Listening Log

Kiss The Rain – Yiruma

over the last few years minimalist piano solos seem to have benefited from a surge in popularity. In my personal opinion This started with Einaudi and his album “Le Onde” in 1996. Einaudi had been a professional composer since his post graduate studies since 1982 where he was employed in the tangle-wood music festival. This is where he first became exposed to american minimalism and it is from here where I certainly became interested in this particular type of music and, also, therefore, How I cam across the beautiful music of Yiruma

Yiruma is a south Korean pianist-composer. His name literally translate to “I shall achieve” he was a promising pianist from the age of 5 and moved to England in 1988. In 1997 he graduated from Purcell School of music and moved on to complete a composition masters at the Kings College London in June 2000. It is here he released his first album “Love Scene” where he achieved South Korean History and became the first south Korean pianist to tour Europe. Whilst in the music industry Yiruma renounced his British citizenship so he could enlist in the South Korean Navy and perform his music in his own country. In his own country his music was always on issue and because of that, he sold out in 10 South Korean Cities.

Kiss the Rain was released in 2003 and is a typical woeful song of “I love you but you have never loved me” However the beautiful melody floating high above the ledger lines and with its gorgeous 8va really does paint a beautiful picture of the rain falling down. This piece or song has a typical verse chorus structure. Verse 1, chorus, Verses 2 and 3, chorus then Verse four and Chorus.

Yiruma “Kiss The Rain”

The melody remains (mostly) the same in the each verse but there are many ways in which Yiruma maintains the song’s interest is to add harmony in the right hand during the second and third verses which helps to add a think texture and likewise in the fourth verse However the fourth verse has been modulated to A major. It gives us the impression that he will be okay, not being loved by someone that you love does hurt but by modulating back in to A major, I believe Yiruma is saying he will just have to cope and get on with his life. However the last question Yiruma asks “so why am I still here in the rain?” drifts away high up as a pianissimo, to me this feels somewhat like a melancholy sigh or someone dreamily staring out the window questioning their life choices!

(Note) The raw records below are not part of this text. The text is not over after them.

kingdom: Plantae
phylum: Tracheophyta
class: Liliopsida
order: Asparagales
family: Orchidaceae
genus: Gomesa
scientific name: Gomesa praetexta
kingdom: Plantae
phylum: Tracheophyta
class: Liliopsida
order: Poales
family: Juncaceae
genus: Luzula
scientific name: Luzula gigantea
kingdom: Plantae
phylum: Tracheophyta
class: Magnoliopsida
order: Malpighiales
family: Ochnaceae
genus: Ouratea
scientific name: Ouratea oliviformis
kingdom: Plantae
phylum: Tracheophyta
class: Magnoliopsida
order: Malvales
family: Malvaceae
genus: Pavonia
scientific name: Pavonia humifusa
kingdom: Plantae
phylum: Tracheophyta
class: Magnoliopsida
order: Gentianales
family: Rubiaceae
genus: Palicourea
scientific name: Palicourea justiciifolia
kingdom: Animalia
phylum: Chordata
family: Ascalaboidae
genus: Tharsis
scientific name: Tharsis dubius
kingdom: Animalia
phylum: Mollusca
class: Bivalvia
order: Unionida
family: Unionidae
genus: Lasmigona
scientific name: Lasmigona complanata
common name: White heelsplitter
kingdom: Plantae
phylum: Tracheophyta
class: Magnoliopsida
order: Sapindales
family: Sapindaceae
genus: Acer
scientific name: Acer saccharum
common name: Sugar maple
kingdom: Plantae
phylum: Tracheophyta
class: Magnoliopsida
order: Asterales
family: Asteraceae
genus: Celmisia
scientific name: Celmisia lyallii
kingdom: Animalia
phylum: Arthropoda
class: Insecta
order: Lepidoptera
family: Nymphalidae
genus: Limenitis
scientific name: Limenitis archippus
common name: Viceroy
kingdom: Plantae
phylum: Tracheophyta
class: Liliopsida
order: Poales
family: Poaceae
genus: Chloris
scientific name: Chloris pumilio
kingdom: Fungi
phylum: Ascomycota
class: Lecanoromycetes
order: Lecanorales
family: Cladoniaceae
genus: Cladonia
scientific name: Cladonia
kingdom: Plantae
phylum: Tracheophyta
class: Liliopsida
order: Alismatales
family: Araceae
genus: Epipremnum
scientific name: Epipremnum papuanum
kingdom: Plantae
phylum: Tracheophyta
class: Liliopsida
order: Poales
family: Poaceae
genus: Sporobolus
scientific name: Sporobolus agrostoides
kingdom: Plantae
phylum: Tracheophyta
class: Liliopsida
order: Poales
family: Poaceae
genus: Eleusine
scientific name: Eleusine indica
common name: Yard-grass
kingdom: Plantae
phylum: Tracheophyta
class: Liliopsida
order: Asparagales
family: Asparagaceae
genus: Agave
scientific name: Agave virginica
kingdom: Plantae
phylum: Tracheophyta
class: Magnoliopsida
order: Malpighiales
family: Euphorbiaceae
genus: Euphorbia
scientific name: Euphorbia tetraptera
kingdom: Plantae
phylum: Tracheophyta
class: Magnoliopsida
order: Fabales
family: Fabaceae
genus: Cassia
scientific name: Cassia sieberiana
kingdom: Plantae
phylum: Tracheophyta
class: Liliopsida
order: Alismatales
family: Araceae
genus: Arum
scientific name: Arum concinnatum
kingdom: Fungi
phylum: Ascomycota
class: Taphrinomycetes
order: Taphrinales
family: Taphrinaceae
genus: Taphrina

However, the reason I used Einaudi as an example is the interpretation by the person playing it. I am trying to teach myself piano and I can play some of Einaudi’s works and I am struggling but can play some of kiss the rain. The amount of expression that you can put in the phrases is phenomenal. This piece of music is so open to interpretation that it allows a performer so much freedom. I can play the first verse every day for a week but it would never be the same twice, depending on how the day has gone. The way the phrases are shaped and how they sing, up in the ledger lines, is a complete musical canvas. Like an ambiguous join the dots, where no matter what order you join the dots, you can get a musical masterpiece.

In the Verses the chord starts on the tonic before jumping up to the third and then up to the VI (this bar is in the relative minor of F minor. We then descend down in steps VI, then V, then progress chord by chord back down to the II where we then end the phrase on the V before the cycle then begins again. The chord structure in itself is relatively simple but so beautiful and effective. The verse lasts 16 bars and we are then in to the verse.

We begin the chorus on the Db , down to the C then breifly down to the Bb and Eb before spending a bar in the tonic and then in the 5th bar of the chorus we see a D natural (funnily enough the bit, I can’t get my fingers around at the moment!) We build through D major, G minor, C minor and F major up to the Bb in a beautiful Minor 7 chord that takes us so comfortably back to the Verse and the Ab minor of the next verse.

This build up, in particular the last four bars of the chorus feels to me almost like the part where the emotions are really getting to Yiruma. “But how can you love me, Like I loved you when, you can’t even look me straight in my eyes?” This makes sense that it would be the most emotionally climactic part of the song but that is only my personal opinion. I definitely find that in the chorus is where I find my favourite writing, I love all of it but the chorus, definitely – to me, holds a kind of musical and emotional climax.

As a composer, If I look at the chorus I look to see how the chords are put together to build the effect on the audience I think the D natural completely violates my musical expectations because I just don’t expect it, That D minor does not turn up anywhere else. Then we just build on The D minor with a G major, C minor and F minor (the dominant of Bb) then down to Bb (the dominant of the key signature of Eb) before we land safely back in the key.

I do not know if Yiruma meant this to be the case but with his stunning melodies, open harmonies and descending chord progressions through the verses he has created a universal piece of music that absolutely any performer can relate to and add a bit of their own personality.